5 Little Known Tips to Help Manage Your Stress and Stress Eating While Staying at Home
How many of you have felt the uneasiness of life during these past several weeks? As a society we continue to practice social distancing and following “Safer at Home” guidelines, however many people are possibly feeling additional stress while steering thru our “brand-new normal.” This pandemic has clearly added stress to all “peoples’ lives” but learning how you cope with it can build you up, your loved ones, and your community. May is mental health month, so I thought it would be the perfect time to be talking about stress management.
Getting stressed out occasionally is commonplace, however when stress becomes chronic–when you face, for example, unrelenting work, nervous feelings over your health or constant concerns about your finances–it can really take a toll on not only on your physical body but on your mind as well.
Boredom and stress can trigger emotional eating, especially when you’re stuck at home and surrounded by food all day long. Many people I have talked to binge-snack and can definitely tell that they’re not eating as healthy as they should. You may be ordering take-out comfort foods that are higher in calories than your usual dinners or cooking at home with limited ingredients you have on-hand, or you may be eating differently than you used to. Stress eating, or emotional eating, however you want to call it, easily creeps up on you without you knowing it, and possibly can impact your health in a negative way.
When you begin to eat in order to escape negative feelings you’re experiencing, in the hope that food will stimulate you to feel better is what is also commonly known as stress eating. Just like it sounds it’s sometimes a self-conscious decision, but most frequently it’s just a mindless reaction to a vague, emotion that you are not really quite sure of. Stress can bring on fatigue or depression, so healthy eating might take a back seat to meals that are comforting, so called comfort-foods. Those comfort-foods are very high in calories and can trigger the release of brain chemicals that stimulate us to feel better with the added consequence to make you want to keep on eating as well. This can lead to a vicious cycle, where overeating can lead to weight gain, increase of stress, which in turn, may lead to more overeating.
The most important thing to do now is to take the best possible care of yourself. I want to share five ways to help reduce your stress and employ good nutritional habits to keep yourself and your loved ones healthy:
Be more self-aware of your feelings. It is a well-known fact that your feelings are the trigger for your stress eating, so why not acknowledge them? It’s definitely okay to feel angry, lonely or plain bored sometimes. These feelings may be unpleasant but on their own are not dangerous, and you don’t necessarily always need to fix them. Let your feelings come and go without making judgments about them.

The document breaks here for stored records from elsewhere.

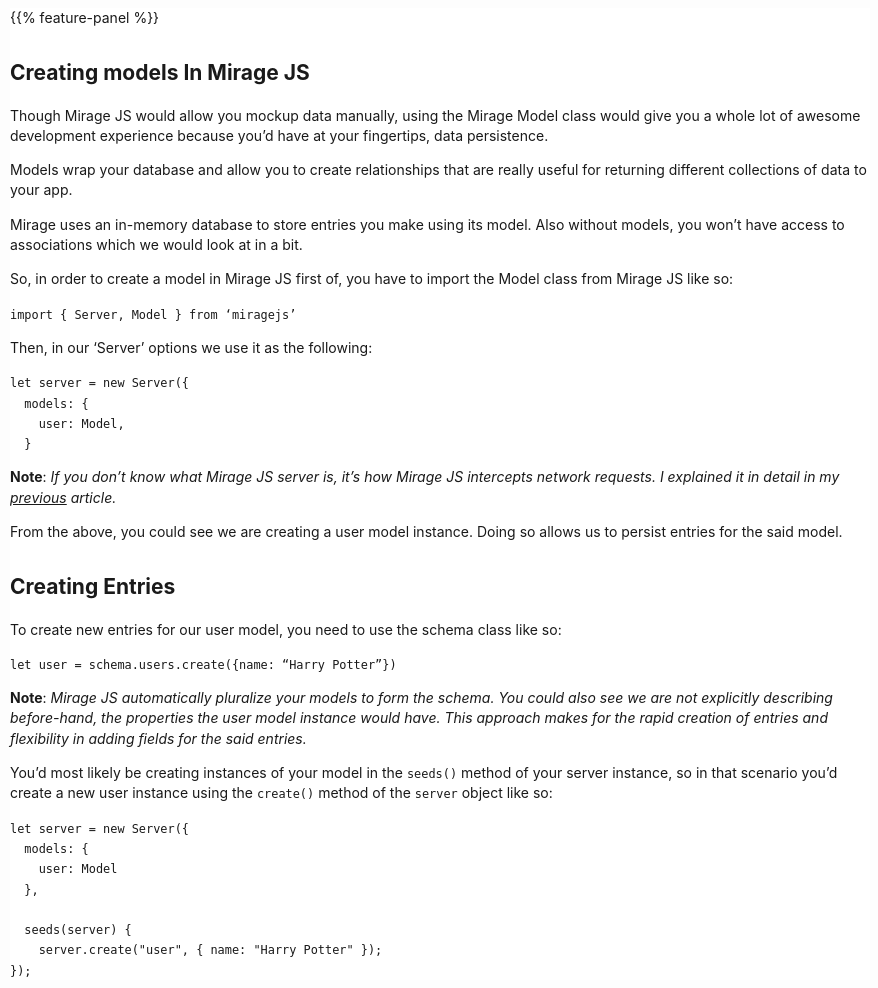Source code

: {{% feature-panel %}}

## Creating models In Mirage JS

Though Mirage JS would allow you mockup data manually, using the Mirage Model class would give you a whole lot of awesome development experience because you’d have at your fingertips, data persistence. 

Models wrap your database and allow you to create relationships that are really useful for returning different collections of data to your app.

Mirage uses an in-memory database to store entries you make using its model. Also without models, you won’t have access to associations which we would look at in a bit.

So, in order to create a model in Mirage JS first of, you have to import the Model class from Mirage JS like so:

<pre><code class="language-javascript">import { Server, Model } from ‘miragejs’
</code></pre>

Then, in our ‘Server’ options we use it as the following:

<pre><code class="language-javascript">let server = new Server({
  models: {
    user: Model,
  }
</code></pre>

**Note**: *If you don’t know what Mirage JS server is, it’s how Mirage JS intercepts network requests. I explained it in detail in my [previous](https://www.smashingmagazine.com/2020/02/api-mocking-mirage-vue-javascript/) article.*

From the above, you could see we are creating a user model instance. Doing so allows us to persist entries for the said model.

## Creating Entries

To create new entries for our user model, you need to use the schema class like so:

<pre><code class="language-javascript">let user = schema.users.create({name: “Harry Potter”})
</code></pre>

**Note**: *Mirage JS automatically pluralize your models to form the schema. You could also see we are not explicitly describing before-hand, the properties the user model instance would have. This approach makes for the rapid creation of entries and flexibility in adding fields for the said entries.*

You’d most likely be creating instances of your model in the `seeds()` method of your server instance, so in that scenario you’d create a new user instance using the `create()` method of the `server` object like so:

<pre><code class="language-javascript">let server = new Server({
  models: {
    user: Model
  },

  seeds(server) {
    server.create("user", { name: "Harry Potter" });
});
</code></pre>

Find other alternatives to stress eating. A brisk stroll or a drinking a cup of herbal tea might work instead. If “you’re feeling” the need to eat, try crunchy snacks- they can help reduce stress by making your tight jaw muscles to work. Try snacking on almonds, soy nuts or carrots.

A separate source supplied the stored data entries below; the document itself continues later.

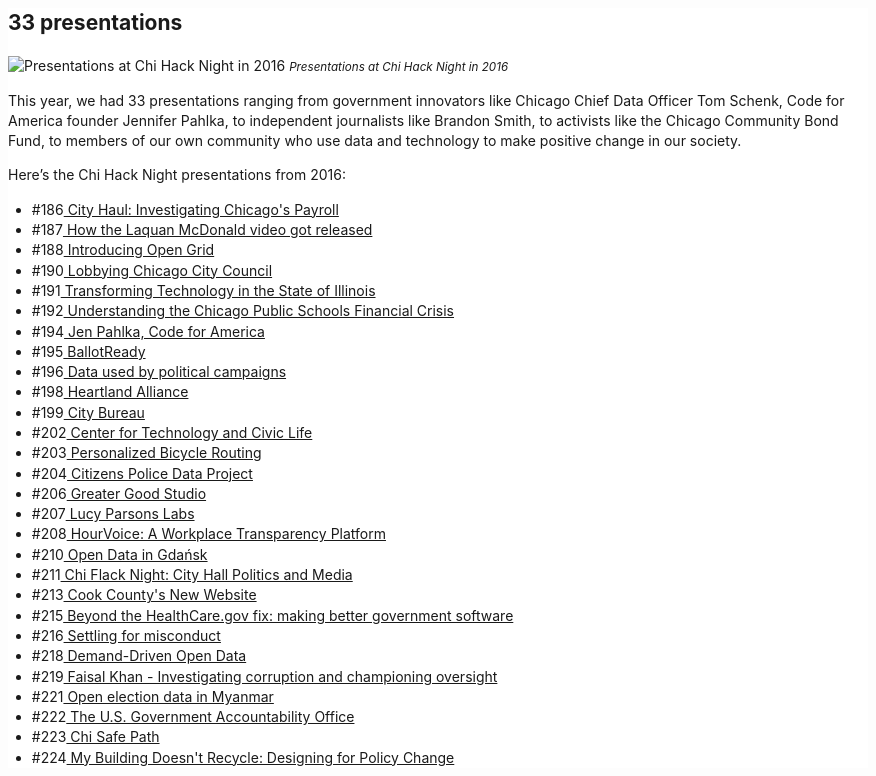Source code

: <h2 id='presentations'>33 presentations</h2>

<p class="text-center"><img src="/images/blog/2016-12-31-2016-year-in-review/img2.jpg" alt="Presentations at Chi Hack Night in 2016" class="img-thumbnail" />

<small>
    <em>Presentations at Chi Hack Night in 2016</em>
</small>
</p>

This year, we had 33 presentations ranging from government innovators like Chicago Chief Data Officer Tom Schenk, Code for America founder Jennifer Pahlka, to independent journalists like Brandon Smith, to activists like the Chicago Community Bond Fund, to members of our own community who use data and technology to make positive change in our society. 

Here’s the Chi Hack Night presentations from 2016:

* \#186[ City Haul: Investigating Chicago's Payroll](https://chihacknight.org/events/2016/01/05/city-haul-investigating-chicagos-payroll.html)
* \#187[ How the Laquan McDonald video got released](https://chihacknight.org/events/2016/01/12/how-the-laquan-mcdonald-video-got-released.html)
* \#188[ Introducing Open Grid](https://chihacknight.org/events/2016/01/19/introducing-open-grid.html)
* \#190[ Lobbying Chicago City Council](https://chihacknight.org/events/2016/02/02/lobbying-chicago-city-council.html)
* \#191[ Transforming Technology in the State of Illinois](https://chihacknight.org/events/2016/02/09/illinois-state-cio-hardik-bhatt.html)
* \#192[ Understanding the Chicago Public Schools Financial Crisis](https://chihacknight.org/events/2016/02/16/understanding-the-chicago-public-schools-financial-crisis.html)
* \#194[ Jen Pahlka, Code for America](https://chihacknight.org/events/2016/03/01/jen-pahlka-code-for-america.html)
* \#195[ BallotReady](https://chihacknight.org/events/2016/03/08/ballotready.html)
* \#196[ Data used by political campaigns](https://chihacknight.org/events/2016/03/15/data-used-by-political-campaign.html)
* \#198[ Heartland Alliance](https://chihacknight.org/events/2016/03/29/heartland-alliance.html)
* \#199[ City Bureau](https://chihacknight.org/events/2016/04/05/city-bureau.html)
* \#202[ Center for Technology and Civic Life](https://chihacknight.org/events/2016/04/26/center-for-tech-and-civic-life.html)
* \#203[ Personalized Bicycle Routing](https://chihacknight.org/events/2016/05/03/project-pavement.html)
* \#204[ Citizens Police Data Project](https://chihacknight.org/events/2016/05/10/citizens-police-data-project.html)
* \#206[ Greater Good Studio](https://chihacknight.org/events/2016/05/24/greater-good-studio.html)
* \#207[ Lucy Parsons Labs](https://chihacknight.org/events/2016/05/31/lucy-parsons-labs.html)
* \#208[ HourVoice: A Workplace Transparency Platform](https://chihacknight.org/events/2016/06/07/hourvoice-a-workplace-transparency-platform.html)
* \#210[ Open Data in Gdańsk](https://chihacknight.org/events/2016/06/21/open-data-in-gdansk.html)
* \#211[ Chi Flack Night: City Hall Politics and Media](https://chihacknight.org/events/2016/06/28/city-hall-politics-and-media.html)
* \#213[ Cook County's New Website](https://chihacknight.org/events/2016/07/12/cook-county-website-redesign.html)
* \#215[ Beyond the HealthCare.gov fix: making better government software](https://chihacknight.org/events/2016/07/26/beyond-the-healthcaregov-fix-making-better-government-software.html)
* \#216[ Settling for misconduct](https://chihacknight.org/events/2016/08/02/settling-for-misconduct.html)
* \#218[ Demand-Driven Open Data](https://chihacknight.org/events/2016/08/16/demand-driven-open-data.html)
* \#219[ Faisal Khan - Investigating corruption and championing oversight](https://chihacknight.org/events/2016/08/23/faisal-khan-investigating-corruption-and-championing-oversight.html)
* \#221[ Open election data in Myanmar](https://chihacknight.org/events/2016/09/06/open-election-data-in-myanmar.html)
* \#222[ The U.S. Government Accountability Office](https://chihacknight.org/events/2016/09/13/the-us-government-accountability-office-congressional-watchdogs.html)
* \#223[ Chi Safe Path](https://chihacknight.org/events/2016/09/20/chi-safe-path.html)
* \#224[ My Building Doesn't Recycle: Designing for Policy Change](https://chihacknight.org/events/2016/09/27/my-building-doesnt-recycle.html)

Eat regularly and don’t miss meals. Give yourself the proper nutrition you need and eat. When you’re under stressful conditions it’s easy to skip breakfast, lunch or dinner or even skip them completely, however your energy levels will suffer drastically as a result, and you might even end up overeating when you do eventually finally eat. If in your situation stress makes you feel like not eating, try eating smaller portions of healthy food more often throughout the day.
Decrease your caffeine consumption. You may experience low energy when you are under stress and consume caffeine as a way to boost your energy, however this can negatively disrupt your sleep at night. If caffeine has the effect of keeping you up at night, try decaffeinated teas.
Be mindful when eating. When you eat in such a way that you are mindful about it, you try to become more aware of your internal signals of when you are hungry and full, and likewise become more in tune with what triggers you to eat in the first place. Mindful eating can help you avoid overeating and allow you to enjoy your meals, even if you eat less. You can also learn to be more mindful about what you are choosing to eat.
Remember, this is not the time to be limiting your food intake, but a time to focus on eating the most nutrient-dense foods available to you in order to optimize nutrition to maintain a healthy immune system. Do maintain a regular exercise routine, practice meditation to help your body relax, and drink lots of water and get plenty of rest.